L’ange se tut. Dans un moment de joie extatique, l’homme tomba à genoux et, embrassant le pan du vêtement du messager céleste :
— Grâces soient rendues à Dieu, s’écria-t-il, pour cette ineffable faveur envers moi, son indigne serviteur !
« C’est donc maintenant que je vais réaliser les désirs de mon âme, que je vais être en mesure d’aider mes frères. Arrière, les fautes et les erreurs déjà commises ! Car, j’ai à côté de moi un esprit de lumière et de vérité pour me guider à travers le désert du doute et du péché.
« Ô céleste compagnon de ma vie, si jamais je te désobéis, je veux que mon âme soit maudite ! Si jamais j’offense ta présence angélique par un seul acte, même en pensée, je veux être anéanti ! Si jamais je me rends indigne de l’amour de Dieu pour sa créature, je veux que le feu éternel me consume, car je sais que tu es mon guide et mon gardien, que tu me protégeras contre tout danger, et surtout contre moi-même ! »

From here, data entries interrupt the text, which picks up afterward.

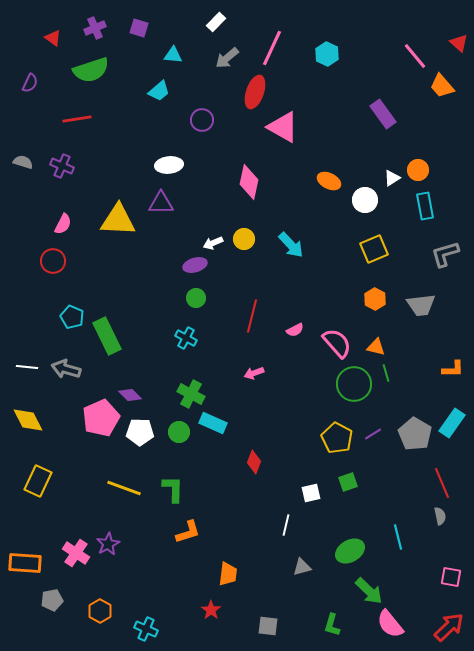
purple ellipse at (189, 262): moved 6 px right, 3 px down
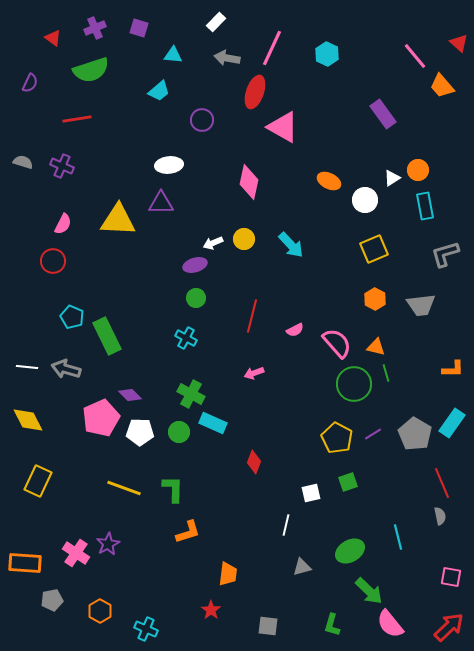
gray arrow at (227, 58): rotated 50 degrees clockwise
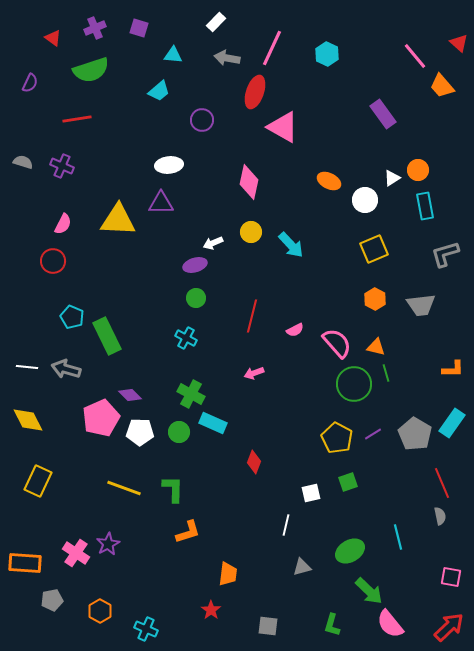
yellow circle at (244, 239): moved 7 px right, 7 px up
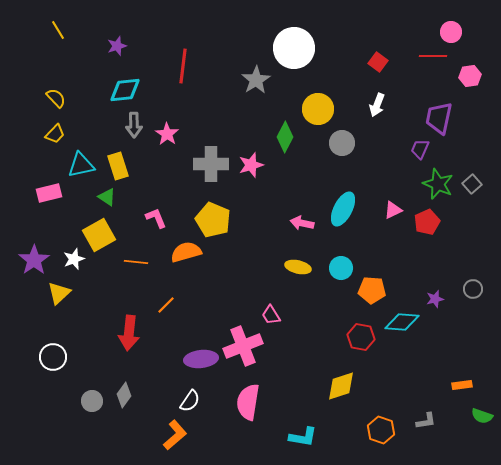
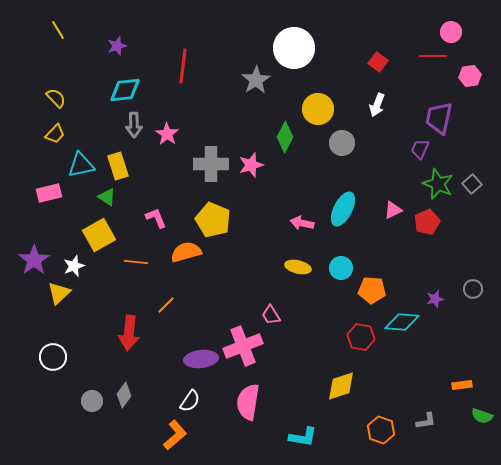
white star at (74, 259): moved 7 px down
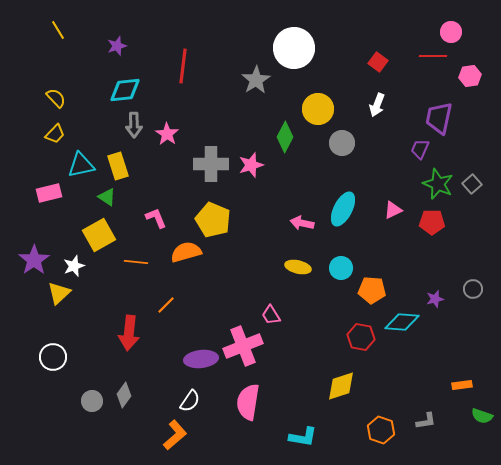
red pentagon at (427, 222): moved 5 px right; rotated 25 degrees clockwise
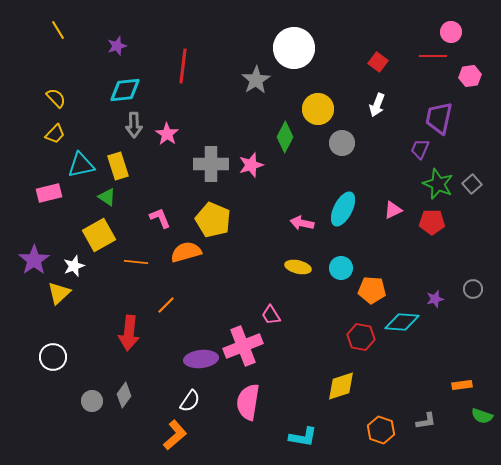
pink L-shape at (156, 218): moved 4 px right
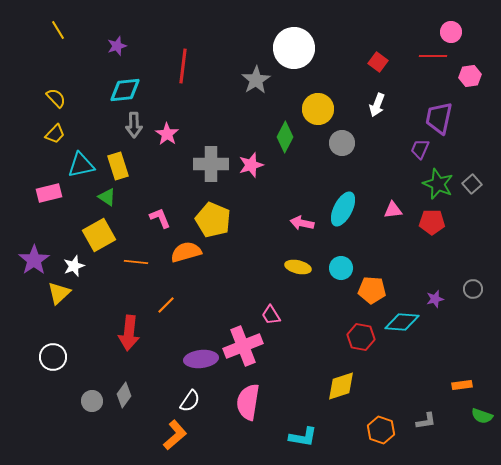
pink triangle at (393, 210): rotated 18 degrees clockwise
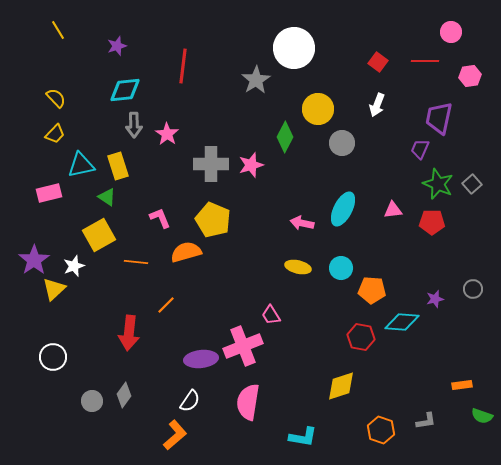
red line at (433, 56): moved 8 px left, 5 px down
yellow triangle at (59, 293): moved 5 px left, 4 px up
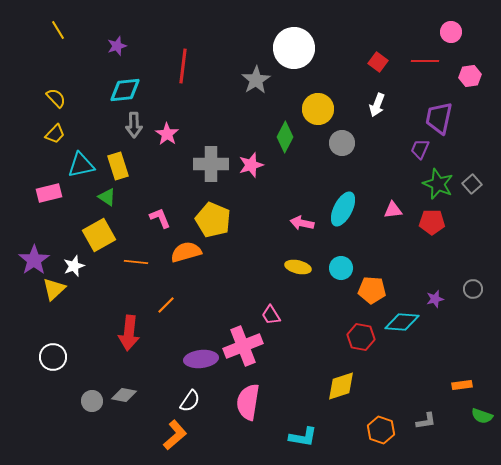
gray diamond at (124, 395): rotated 65 degrees clockwise
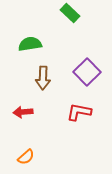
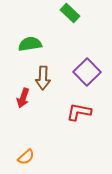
red arrow: moved 14 px up; rotated 66 degrees counterclockwise
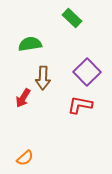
green rectangle: moved 2 px right, 5 px down
red arrow: rotated 12 degrees clockwise
red L-shape: moved 1 px right, 7 px up
orange semicircle: moved 1 px left, 1 px down
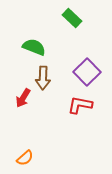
green semicircle: moved 4 px right, 3 px down; rotated 30 degrees clockwise
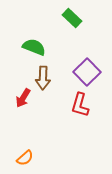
red L-shape: rotated 85 degrees counterclockwise
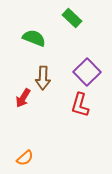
green semicircle: moved 9 px up
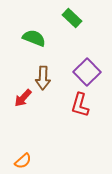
red arrow: rotated 12 degrees clockwise
orange semicircle: moved 2 px left, 3 px down
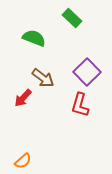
brown arrow: rotated 55 degrees counterclockwise
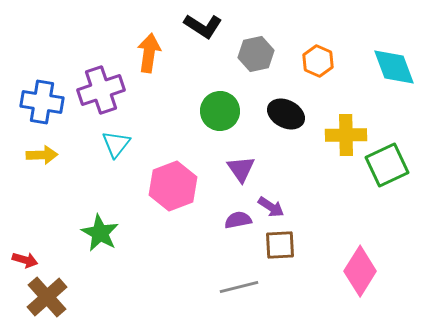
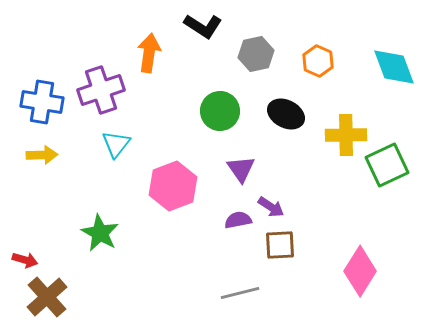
gray line: moved 1 px right, 6 px down
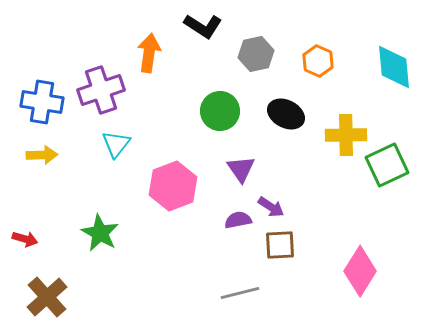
cyan diamond: rotated 15 degrees clockwise
red arrow: moved 21 px up
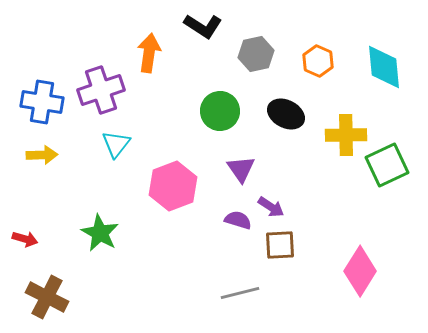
cyan diamond: moved 10 px left
purple semicircle: rotated 28 degrees clockwise
brown cross: rotated 21 degrees counterclockwise
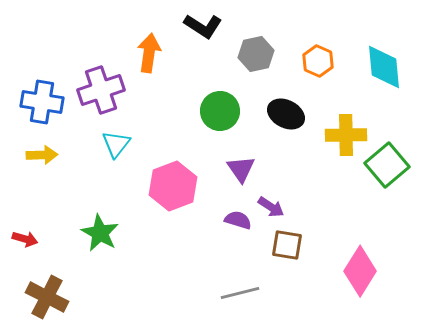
green square: rotated 15 degrees counterclockwise
brown square: moved 7 px right; rotated 12 degrees clockwise
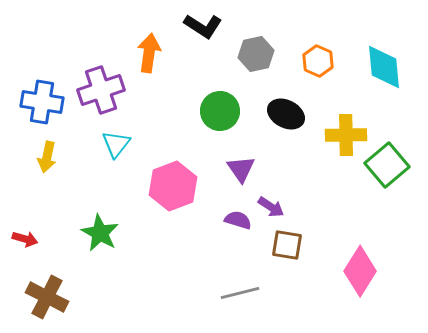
yellow arrow: moved 5 px right, 2 px down; rotated 104 degrees clockwise
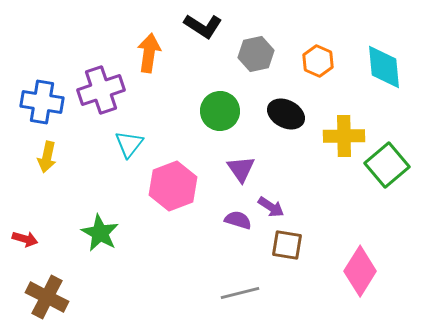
yellow cross: moved 2 px left, 1 px down
cyan triangle: moved 13 px right
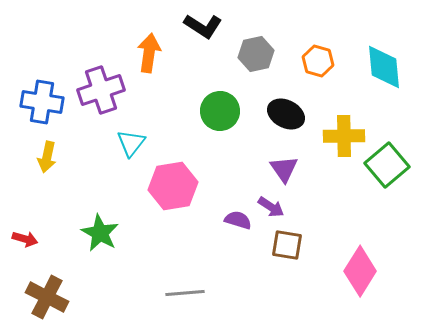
orange hexagon: rotated 8 degrees counterclockwise
cyan triangle: moved 2 px right, 1 px up
purple triangle: moved 43 px right
pink hexagon: rotated 12 degrees clockwise
gray line: moved 55 px left; rotated 9 degrees clockwise
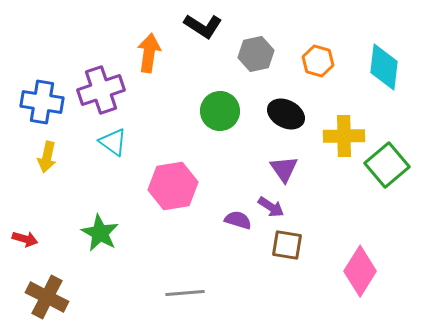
cyan diamond: rotated 12 degrees clockwise
cyan triangle: moved 18 px left, 1 px up; rotated 32 degrees counterclockwise
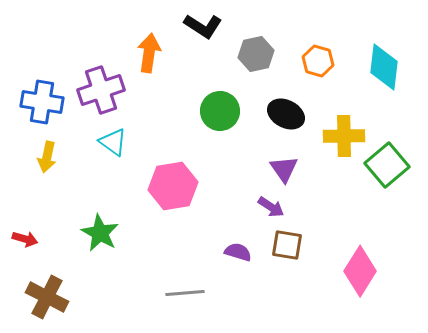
purple semicircle: moved 32 px down
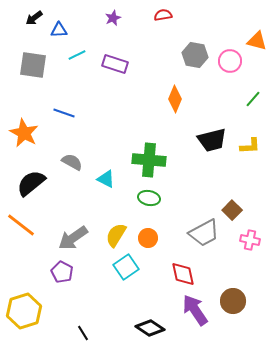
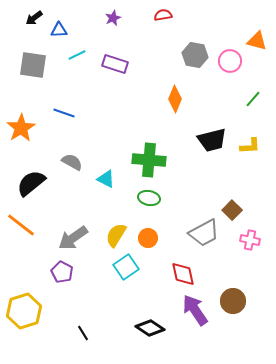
orange star: moved 3 px left, 5 px up; rotated 12 degrees clockwise
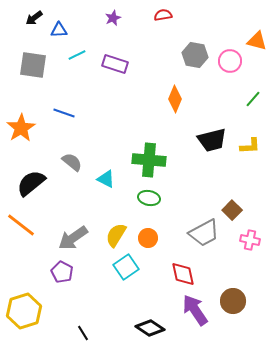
gray semicircle: rotated 10 degrees clockwise
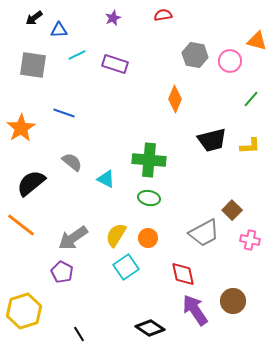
green line: moved 2 px left
black line: moved 4 px left, 1 px down
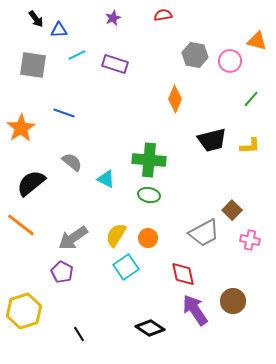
black arrow: moved 2 px right, 1 px down; rotated 90 degrees counterclockwise
green ellipse: moved 3 px up
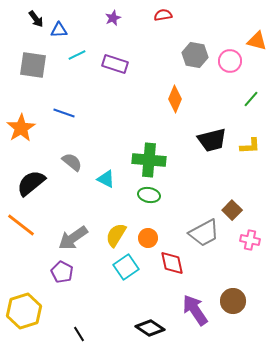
red diamond: moved 11 px left, 11 px up
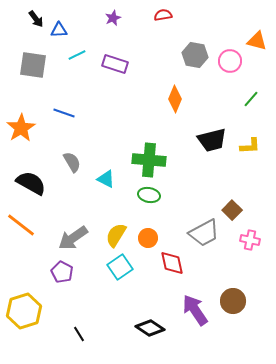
gray semicircle: rotated 20 degrees clockwise
black semicircle: rotated 68 degrees clockwise
cyan square: moved 6 px left
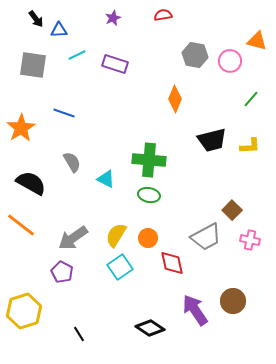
gray trapezoid: moved 2 px right, 4 px down
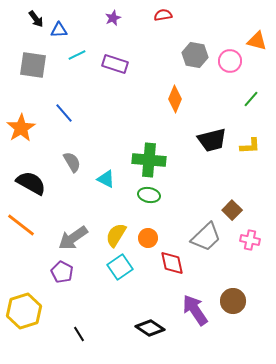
blue line: rotated 30 degrees clockwise
gray trapezoid: rotated 16 degrees counterclockwise
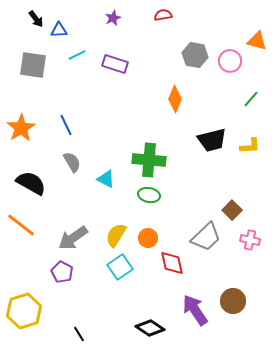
blue line: moved 2 px right, 12 px down; rotated 15 degrees clockwise
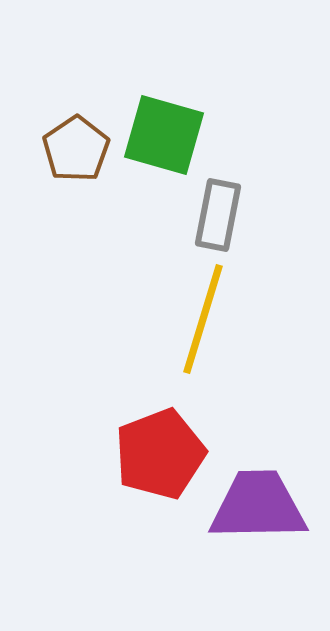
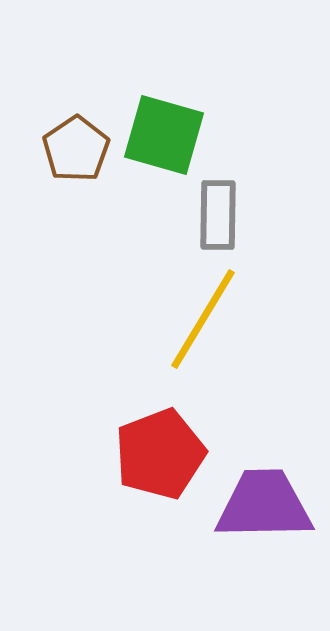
gray rectangle: rotated 10 degrees counterclockwise
yellow line: rotated 14 degrees clockwise
purple trapezoid: moved 6 px right, 1 px up
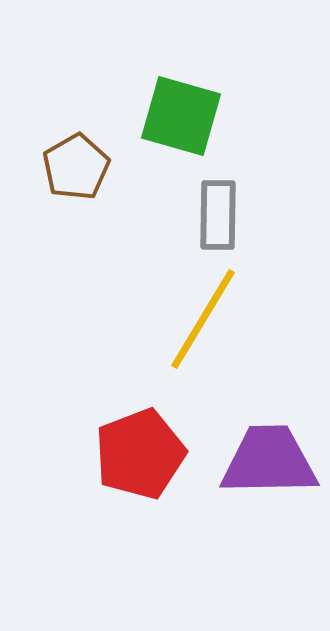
green square: moved 17 px right, 19 px up
brown pentagon: moved 18 px down; rotated 4 degrees clockwise
red pentagon: moved 20 px left
purple trapezoid: moved 5 px right, 44 px up
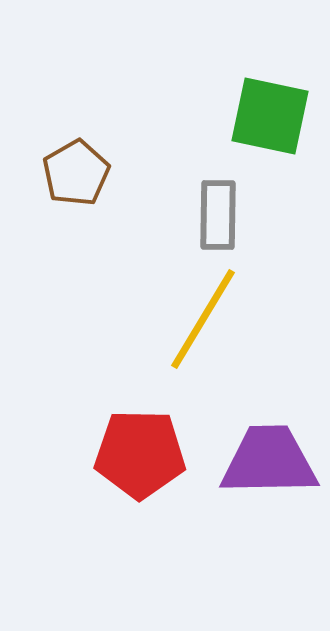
green square: moved 89 px right; rotated 4 degrees counterclockwise
brown pentagon: moved 6 px down
red pentagon: rotated 22 degrees clockwise
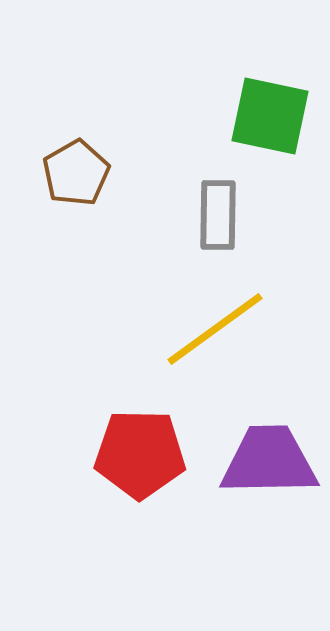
yellow line: moved 12 px right, 10 px down; rotated 23 degrees clockwise
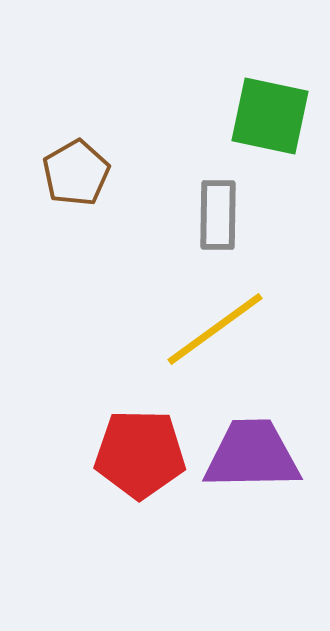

Telles furent ses paroles, toujours prosterné aux pieds de l’ange ; et, celui-ci, les mains tendues au-dessus de lui, lui dit sur le ton d’une inexprimable affection :
— C’est bien ! Puisse-t-il en être ainsi ! Tu viens de prononcer de terribles serments. Cependant, rappelle-toi bien que tu n’as pas encore été tenté et que tes pires ennemis ne se trouvent pas parmi les humains, mais bien chez toi-même. Bien séduisantes, mais aussi bien trompeuses sont les passions ; elles te porteront à faire fausse route, et, peut-être, à un moment donné, trouveras-tu plus agréable de suivre leurs dictées que mes conseils.
« Tout de même, aie bon courage ! Va droit ton chemin de par le monde ! Remplis fidèlement tes devoirs, et je serai toujours là pour te dire si ce que tu fais est bien ou mal.
Et l’homme, se relevant, se redressa de toute sa taille, rempli de l’esprit de Dieu, des plus nobles pensées, et de projets nouveaux et grandioses, pour le secours, la consolation et le service de la pauvre humanité. Il se mit aussitôt à les transcrire comme sous le souffle de l’inspiration divine. L’ange, qui le regardait faire, finalement lui dit, du ton le plus caressant : — C’est bien !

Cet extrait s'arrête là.